— Your task —
Restate word for word the lines below from the one that has "- Add/remove examples as needed" through the one that has "## Xcode中的UI测试", keeping both and dropping all pictures.
** Source material follows **
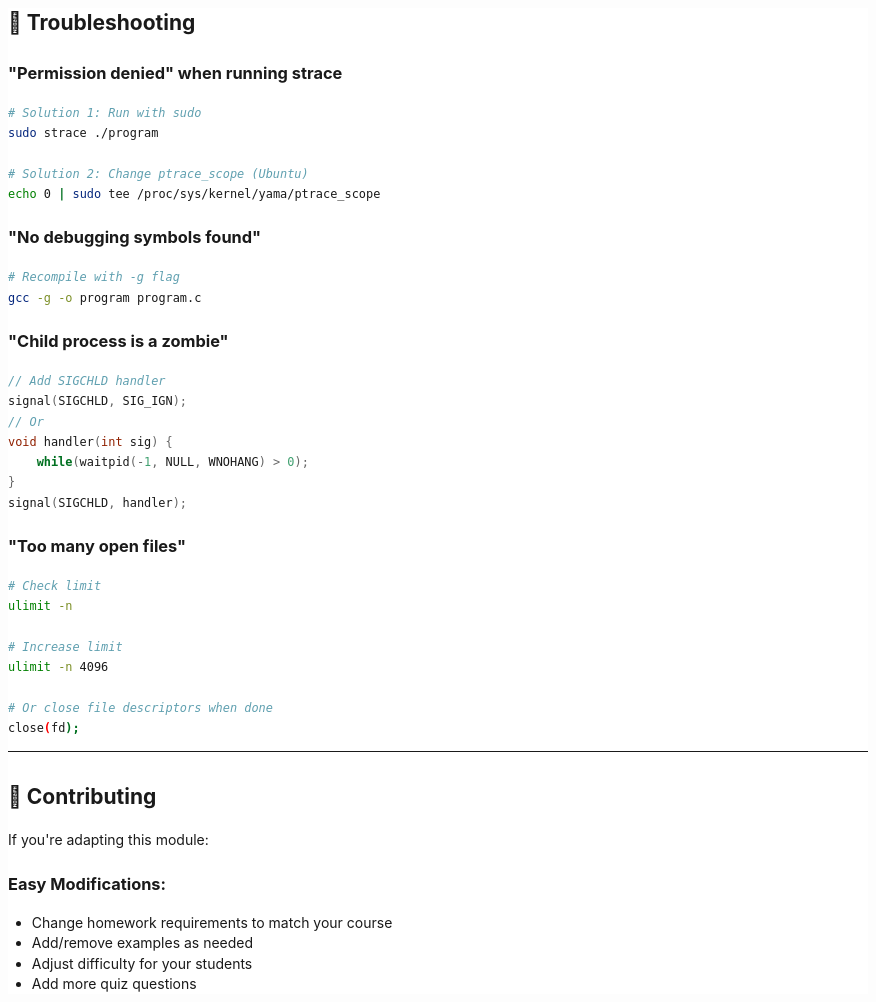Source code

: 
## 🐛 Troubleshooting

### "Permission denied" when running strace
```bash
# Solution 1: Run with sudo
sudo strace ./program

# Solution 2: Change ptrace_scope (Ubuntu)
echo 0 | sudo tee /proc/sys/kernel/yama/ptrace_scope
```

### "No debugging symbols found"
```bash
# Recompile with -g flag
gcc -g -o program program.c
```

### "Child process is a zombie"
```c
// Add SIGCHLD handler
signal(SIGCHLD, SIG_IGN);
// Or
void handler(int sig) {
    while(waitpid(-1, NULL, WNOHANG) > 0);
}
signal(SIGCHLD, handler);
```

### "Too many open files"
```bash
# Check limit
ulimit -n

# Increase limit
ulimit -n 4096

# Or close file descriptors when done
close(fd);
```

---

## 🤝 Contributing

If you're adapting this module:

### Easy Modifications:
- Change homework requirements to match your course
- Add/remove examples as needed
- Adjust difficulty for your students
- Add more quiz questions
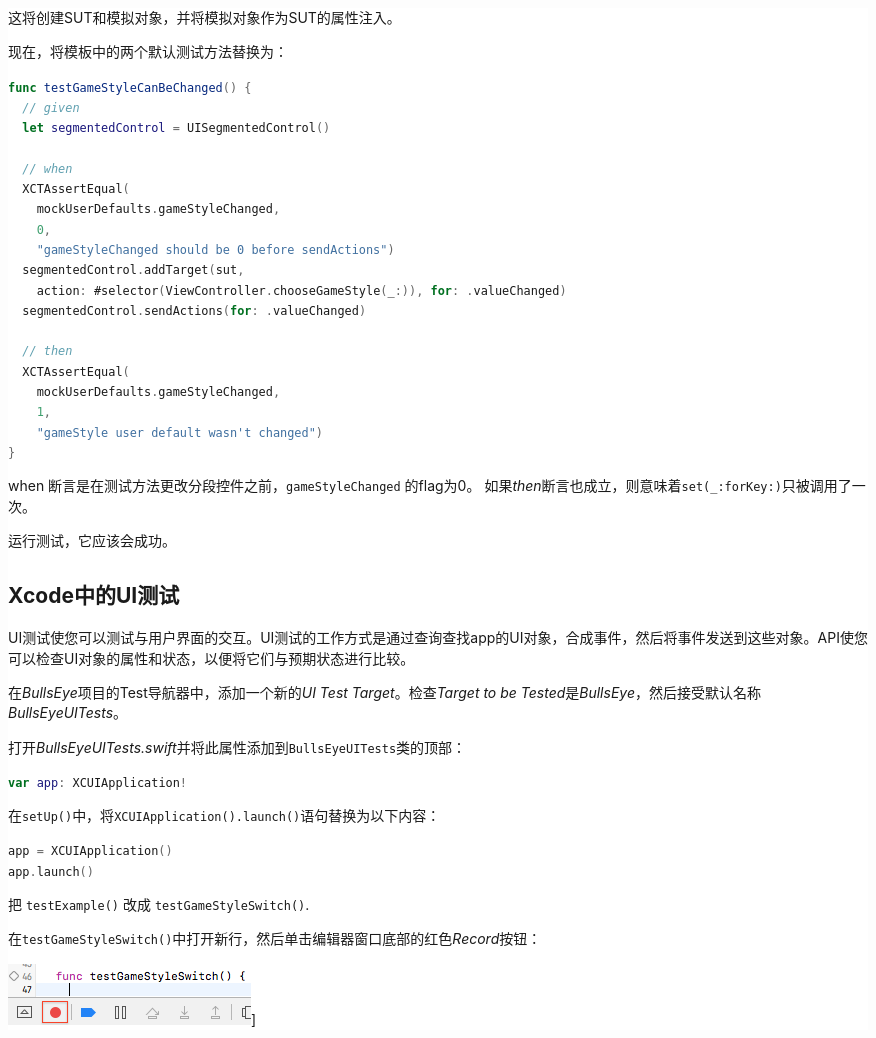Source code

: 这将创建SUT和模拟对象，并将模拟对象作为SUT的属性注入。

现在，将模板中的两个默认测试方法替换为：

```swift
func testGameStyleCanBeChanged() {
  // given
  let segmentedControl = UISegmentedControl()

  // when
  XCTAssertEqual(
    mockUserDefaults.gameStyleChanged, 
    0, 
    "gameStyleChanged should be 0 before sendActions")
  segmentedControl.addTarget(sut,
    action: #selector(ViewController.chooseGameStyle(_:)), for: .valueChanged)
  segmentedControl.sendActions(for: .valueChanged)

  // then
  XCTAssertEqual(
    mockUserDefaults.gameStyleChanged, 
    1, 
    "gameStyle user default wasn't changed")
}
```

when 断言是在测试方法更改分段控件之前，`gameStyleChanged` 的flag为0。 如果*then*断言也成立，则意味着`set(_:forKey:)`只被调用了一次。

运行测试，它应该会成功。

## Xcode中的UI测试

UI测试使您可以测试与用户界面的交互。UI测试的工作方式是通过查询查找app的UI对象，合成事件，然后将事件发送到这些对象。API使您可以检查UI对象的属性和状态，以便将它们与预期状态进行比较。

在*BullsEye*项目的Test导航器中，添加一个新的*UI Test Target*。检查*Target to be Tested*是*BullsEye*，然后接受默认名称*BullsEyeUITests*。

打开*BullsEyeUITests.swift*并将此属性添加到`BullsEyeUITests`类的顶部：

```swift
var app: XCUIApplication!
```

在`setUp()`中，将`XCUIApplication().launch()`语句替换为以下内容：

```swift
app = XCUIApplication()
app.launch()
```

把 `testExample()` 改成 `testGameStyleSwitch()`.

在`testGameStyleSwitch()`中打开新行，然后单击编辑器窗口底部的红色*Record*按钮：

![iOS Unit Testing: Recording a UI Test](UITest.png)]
** End of Source material **
— Solution to this task —
- Add/remove examples as needed
- Adjust difficulty for your students
- Add more quiz questions
Source code

: 这将创建SUT和模拟对象，并将模拟对象作为SUT的属性注入。

现在，将模板中的两个默认测试方法替换为：

```swift
func testGameStyleCanBeChanged() {
  // given
  let segmentedControl = UISegmentedControl()

  // when
  XCTAssertEqual(
    mockUserDefaults.gameStyleChanged, 
    0, 
    "gameStyleChanged should be 0 before sendActions")
  segmentedControl.addTarget(sut,
    action: #selector(ViewController.chooseGameStyle(_:)), for: .valueChanged)
  segmentedControl.sendActions(for: .valueChanged)

  // then
  XCTAssertEqual(
    mockUserDefaults.gameStyleChanged, 
    1, 
    "gameStyle user default wasn't changed")
}
```

when 断言是在测试方法更改分段控件之前，`gameStyleChanged` 的flag为0。 如果*then*断言也成立，则意味着`set(_:forKey:)`只被调用了一次。

运行测试，它应该会成功。

## Xcode中的UI测试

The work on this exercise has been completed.